START THE INPUT

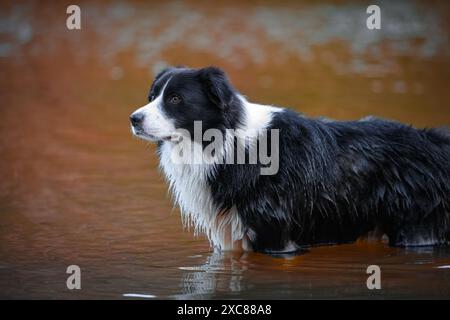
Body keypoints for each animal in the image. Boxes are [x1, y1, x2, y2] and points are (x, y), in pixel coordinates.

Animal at [130, 66, 450, 254]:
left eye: (175, 99)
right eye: (152, 96)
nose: (134, 119)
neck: (223, 142)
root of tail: (435, 140)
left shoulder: (275, 234)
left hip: (418, 226)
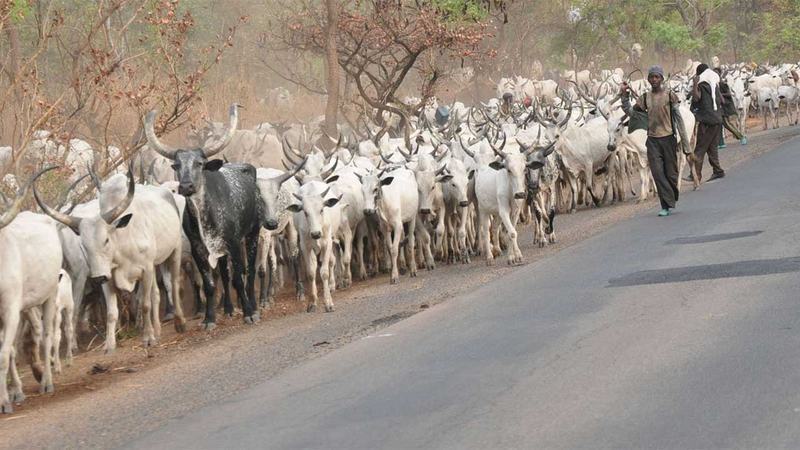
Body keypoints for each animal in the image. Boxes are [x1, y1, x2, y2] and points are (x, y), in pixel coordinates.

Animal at [145, 104, 265, 329]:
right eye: (176, 165)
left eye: (200, 163)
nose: (186, 186)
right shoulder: (199, 249)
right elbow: (209, 284)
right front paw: (209, 318)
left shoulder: (234, 243)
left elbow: (238, 279)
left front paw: (248, 312)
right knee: (225, 275)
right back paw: (227, 308)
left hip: (252, 234)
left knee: (250, 271)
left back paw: (253, 305)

END THE INPUT

Except for the pictures, set down all of the records exactly.

Body keypoints for each animal in the image. Boxes are [x1, y1, x2, y2] and points are (x, y), in pixel coordinates.

Animal at [130, 66, 450, 254]:
left eye: (175, 99)
right eye: (152, 96)
nose: (134, 119)
neck: (223, 142)
root of tail: (435, 140)
left shoulder: (275, 234)
left hip: (418, 226)
Body keypoints for each animal in the image. Boxes are [x1, y1, x2, y2] and points are (x, y), in pixel coordinates.

Animal at [145, 104, 265, 329]:
right eye: (176, 165)
left eye: (200, 163)
nose: (186, 186)
right shoulder: (199, 249)
right elbow: (209, 284)
right front paw: (209, 318)
left shoulder: (234, 243)
left elbow: (238, 279)
left front paw: (248, 312)
right knee: (225, 275)
right back paw: (227, 308)
left hip: (252, 234)
left knee: (250, 271)
left back paw: (253, 305)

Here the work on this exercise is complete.